Problem
Can you rewrite the lines below, substituting "camera" for every "pose" and leaving everything else unchanged?
▬▬▬▬▬▬
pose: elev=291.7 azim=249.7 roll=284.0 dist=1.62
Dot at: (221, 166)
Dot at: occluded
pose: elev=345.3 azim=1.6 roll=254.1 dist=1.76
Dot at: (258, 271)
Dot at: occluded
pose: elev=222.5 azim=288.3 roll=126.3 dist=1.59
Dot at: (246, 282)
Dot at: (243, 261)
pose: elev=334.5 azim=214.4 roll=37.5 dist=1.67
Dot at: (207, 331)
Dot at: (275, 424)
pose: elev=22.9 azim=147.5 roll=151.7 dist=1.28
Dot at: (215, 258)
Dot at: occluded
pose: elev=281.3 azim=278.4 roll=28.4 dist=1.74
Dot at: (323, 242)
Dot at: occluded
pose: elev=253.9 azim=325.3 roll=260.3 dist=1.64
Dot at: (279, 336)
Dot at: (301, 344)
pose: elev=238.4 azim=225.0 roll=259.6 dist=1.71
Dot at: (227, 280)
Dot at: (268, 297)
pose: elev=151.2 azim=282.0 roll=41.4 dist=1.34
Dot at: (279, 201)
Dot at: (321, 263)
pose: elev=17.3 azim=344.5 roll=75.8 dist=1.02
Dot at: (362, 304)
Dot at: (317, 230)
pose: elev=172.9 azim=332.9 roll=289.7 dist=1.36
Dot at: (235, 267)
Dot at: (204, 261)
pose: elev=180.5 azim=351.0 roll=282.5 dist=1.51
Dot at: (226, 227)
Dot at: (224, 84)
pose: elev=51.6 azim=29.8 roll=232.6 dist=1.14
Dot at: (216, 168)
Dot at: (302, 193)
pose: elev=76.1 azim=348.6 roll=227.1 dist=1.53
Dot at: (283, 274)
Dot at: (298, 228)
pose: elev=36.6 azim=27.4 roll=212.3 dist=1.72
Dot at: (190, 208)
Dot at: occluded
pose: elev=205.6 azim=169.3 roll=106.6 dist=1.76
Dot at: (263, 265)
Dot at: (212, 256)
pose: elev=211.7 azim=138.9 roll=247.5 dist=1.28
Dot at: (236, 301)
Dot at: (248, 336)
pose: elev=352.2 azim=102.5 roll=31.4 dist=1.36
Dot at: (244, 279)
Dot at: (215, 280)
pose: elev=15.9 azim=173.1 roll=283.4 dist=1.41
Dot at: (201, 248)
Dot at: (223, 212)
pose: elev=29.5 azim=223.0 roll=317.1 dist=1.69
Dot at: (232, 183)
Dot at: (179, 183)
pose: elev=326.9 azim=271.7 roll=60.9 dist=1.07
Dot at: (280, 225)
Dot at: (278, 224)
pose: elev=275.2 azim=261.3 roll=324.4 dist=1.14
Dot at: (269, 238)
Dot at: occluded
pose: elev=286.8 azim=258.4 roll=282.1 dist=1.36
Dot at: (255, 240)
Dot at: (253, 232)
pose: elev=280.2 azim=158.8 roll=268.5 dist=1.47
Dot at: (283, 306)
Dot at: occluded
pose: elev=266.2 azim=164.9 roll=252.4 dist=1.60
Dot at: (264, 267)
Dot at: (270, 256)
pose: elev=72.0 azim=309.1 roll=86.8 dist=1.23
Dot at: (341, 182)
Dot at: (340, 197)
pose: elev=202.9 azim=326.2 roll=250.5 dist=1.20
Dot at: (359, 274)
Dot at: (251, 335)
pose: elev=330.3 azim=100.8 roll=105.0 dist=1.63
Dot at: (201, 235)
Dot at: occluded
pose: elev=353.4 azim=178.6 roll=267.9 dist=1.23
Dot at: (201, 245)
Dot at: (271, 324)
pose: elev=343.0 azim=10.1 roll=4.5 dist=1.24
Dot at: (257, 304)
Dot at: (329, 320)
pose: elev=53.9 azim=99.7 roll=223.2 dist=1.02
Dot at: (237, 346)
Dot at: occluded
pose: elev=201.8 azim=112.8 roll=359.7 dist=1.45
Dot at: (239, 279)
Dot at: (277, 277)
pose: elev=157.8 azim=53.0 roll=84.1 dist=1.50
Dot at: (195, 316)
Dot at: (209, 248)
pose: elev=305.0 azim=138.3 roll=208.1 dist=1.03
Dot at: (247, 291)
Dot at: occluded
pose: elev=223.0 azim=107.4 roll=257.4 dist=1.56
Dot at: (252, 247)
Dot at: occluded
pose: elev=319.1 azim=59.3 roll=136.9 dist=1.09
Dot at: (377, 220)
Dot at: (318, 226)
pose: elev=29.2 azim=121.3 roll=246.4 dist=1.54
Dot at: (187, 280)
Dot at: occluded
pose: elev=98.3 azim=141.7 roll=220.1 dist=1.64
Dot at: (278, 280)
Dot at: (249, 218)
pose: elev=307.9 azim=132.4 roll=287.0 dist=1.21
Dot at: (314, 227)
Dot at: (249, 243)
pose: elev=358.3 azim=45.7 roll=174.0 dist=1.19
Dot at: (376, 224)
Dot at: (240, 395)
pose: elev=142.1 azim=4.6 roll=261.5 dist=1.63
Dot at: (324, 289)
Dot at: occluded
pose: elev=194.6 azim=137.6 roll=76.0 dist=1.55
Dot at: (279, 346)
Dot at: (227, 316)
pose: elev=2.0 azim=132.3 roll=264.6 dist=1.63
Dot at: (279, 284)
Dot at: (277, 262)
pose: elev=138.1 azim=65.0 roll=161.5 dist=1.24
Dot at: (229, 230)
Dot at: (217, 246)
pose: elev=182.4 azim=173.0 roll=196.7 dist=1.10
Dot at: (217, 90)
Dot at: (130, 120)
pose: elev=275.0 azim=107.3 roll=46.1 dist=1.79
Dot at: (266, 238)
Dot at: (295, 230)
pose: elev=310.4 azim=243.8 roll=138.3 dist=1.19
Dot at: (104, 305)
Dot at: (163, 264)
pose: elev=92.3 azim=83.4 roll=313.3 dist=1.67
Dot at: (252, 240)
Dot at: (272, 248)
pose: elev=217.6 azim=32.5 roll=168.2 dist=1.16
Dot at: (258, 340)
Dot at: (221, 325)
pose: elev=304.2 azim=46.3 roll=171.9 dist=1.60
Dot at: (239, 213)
▬▬▬▬▬▬
Finished task
camera: elev=291.7 azim=249.7 roll=284.0 dist=1.62
Dot at: (221, 166)
Dot at: occluded
camera: elev=345.3 azim=1.6 roll=254.1 dist=1.76
Dot at: (258, 271)
Dot at: occluded
camera: elev=222.5 azim=288.3 roll=126.3 dist=1.59
Dot at: (246, 282)
Dot at: (243, 261)
camera: elev=334.5 azim=214.4 roll=37.5 dist=1.67
Dot at: (207, 331)
Dot at: (275, 424)
camera: elev=22.9 azim=147.5 roll=151.7 dist=1.28
Dot at: (215, 258)
Dot at: occluded
camera: elev=281.3 azim=278.4 roll=28.4 dist=1.74
Dot at: (323, 242)
Dot at: occluded
camera: elev=253.9 azim=325.3 roll=260.3 dist=1.64
Dot at: (279, 336)
Dot at: (301, 344)
camera: elev=238.4 azim=225.0 roll=259.6 dist=1.71
Dot at: (227, 280)
Dot at: (268, 297)
camera: elev=151.2 azim=282.0 roll=41.4 dist=1.34
Dot at: (279, 201)
Dot at: (321, 263)
camera: elev=17.3 azim=344.5 roll=75.8 dist=1.02
Dot at: (362, 304)
Dot at: (317, 230)
camera: elev=172.9 azim=332.9 roll=289.7 dist=1.36
Dot at: (235, 267)
Dot at: (204, 261)
camera: elev=180.5 azim=351.0 roll=282.5 dist=1.51
Dot at: (226, 227)
Dot at: (224, 84)
camera: elev=51.6 azim=29.8 roll=232.6 dist=1.14
Dot at: (216, 168)
Dot at: (302, 193)
camera: elev=76.1 azim=348.6 roll=227.1 dist=1.53
Dot at: (283, 274)
Dot at: (298, 228)
camera: elev=36.6 azim=27.4 roll=212.3 dist=1.72
Dot at: (190, 208)
Dot at: occluded
camera: elev=205.6 azim=169.3 roll=106.6 dist=1.76
Dot at: (263, 265)
Dot at: (212, 256)
camera: elev=211.7 azim=138.9 roll=247.5 dist=1.28
Dot at: (236, 301)
Dot at: (248, 336)
camera: elev=352.2 azim=102.5 roll=31.4 dist=1.36
Dot at: (244, 279)
Dot at: (215, 280)
camera: elev=15.9 azim=173.1 roll=283.4 dist=1.41
Dot at: (201, 248)
Dot at: (223, 212)
camera: elev=29.5 azim=223.0 roll=317.1 dist=1.69
Dot at: (232, 183)
Dot at: (179, 183)
camera: elev=326.9 azim=271.7 roll=60.9 dist=1.07
Dot at: (280, 225)
Dot at: (278, 224)
camera: elev=275.2 azim=261.3 roll=324.4 dist=1.14
Dot at: (269, 238)
Dot at: occluded
camera: elev=286.8 azim=258.4 roll=282.1 dist=1.36
Dot at: (255, 240)
Dot at: (253, 232)
camera: elev=280.2 azim=158.8 roll=268.5 dist=1.47
Dot at: (283, 306)
Dot at: occluded
camera: elev=266.2 azim=164.9 roll=252.4 dist=1.60
Dot at: (264, 267)
Dot at: (270, 256)
camera: elev=72.0 azim=309.1 roll=86.8 dist=1.23
Dot at: (341, 182)
Dot at: (340, 197)
camera: elev=202.9 azim=326.2 roll=250.5 dist=1.20
Dot at: (359, 274)
Dot at: (251, 335)
camera: elev=330.3 azim=100.8 roll=105.0 dist=1.63
Dot at: (201, 235)
Dot at: occluded
camera: elev=353.4 azim=178.6 roll=267.9 dist=1.23
Dot at: (201, 245)
Dot at: (271, 324)
camera: elev=343.0 azim=10.1 roll=4.5 dist=1.24
Dot at: (257, 304)
Dot at: (329, 320)
camera: elev=53.9 azim=99.7 roll=223.2 dist=1.02
Dot at: (237, 346)
Dot at: occluded
camera: elev=201.8 azim=112.8 roll=359.7 dist=1.45
Dot at: (239, 279)
Dot at: (277, 277)
camera: elev=157.8 azim=53.0 roll=84.1 dist=1.50
Dot at: (195, 316)
Dot at: (209, 248)
camera: elev=305.0 azim=138.3 roll=208.1 dist=1.03
Dot at: (247, 291)
Dot at: occluded
camera: elev=223.0 azim=107.4 roll=257.4 dist=1.56
Dot at: (252, 247)
Dot at: occluded
camera: elev=319.1 azim=59.3 roll=136.9 dist=1.09
Dot at: (377, 220)
Dot at: (318, 226)
camera: elev=29.2 azim=121.3 roll=246.4 dist=1.54
Dot at: (187, 280)
Dot at: occluded
camera: elev=98.3 azim=141.7 roll=220.1 dist=1.64
Dot at: (278, 280)
Dot at: (249, 218)
camera: elev=307.9 azim=132.4 roll=287.0 dist=1.21
Dot at: (314, 227)
Dot at: (249, 243)
camera: elev=358.3 azim=45.7 roll=174.0 dist=1.19
Dot at: (376, 224)
Dot at: (240, 395)
camera: elev=142.1 azim=4.6 roll=261.5 dist=1.63
Dot at: (324, 289)
Dot at: occluded
camera: elev=194.6 azim=137.6 roll=76.0 dist=1.55
Dot at: (279, 346)
Dot at: (227, 316)
camera: elev=2.0 azim=132.3 roll=264.6 dist=1.63
Dot at: (279, 284)
Dot at: (277, 262)
camera: elev=138.1 azim=65.0 roll=161.5 dist=1.24
Dot at: (229, 230)
Dot at: (217, 246)
camera: elev=182.4 azim=173.0 roll=196.7 dist=1.10
Dot at: (217, 90)
Dot at: (130, 120)
camera: elev=275.0 azim=107.3 roll=46.1 dist=1.79
Dot at: (266, 238)
Dot at: (295, 230)
camera: elev=310.4 azim=243.8 roll=138.3 dist=1.19
Dot at: (104, 305)
Dot at: (163, 264)
camera: elev=92.3 azim=83.4 roll=313.3 dist=1.67
Dot at: (252, 240)
Dot at: (272, 248)
camera: elev=217.6 azim=32.5 roll=168.2 dist=1.16
Dot at: (258, 340)
Dot at: (221, 325)
camera: elev=304.2 azim=46.3 roll=171.9 dist=1.60
Dot at: (239, 213)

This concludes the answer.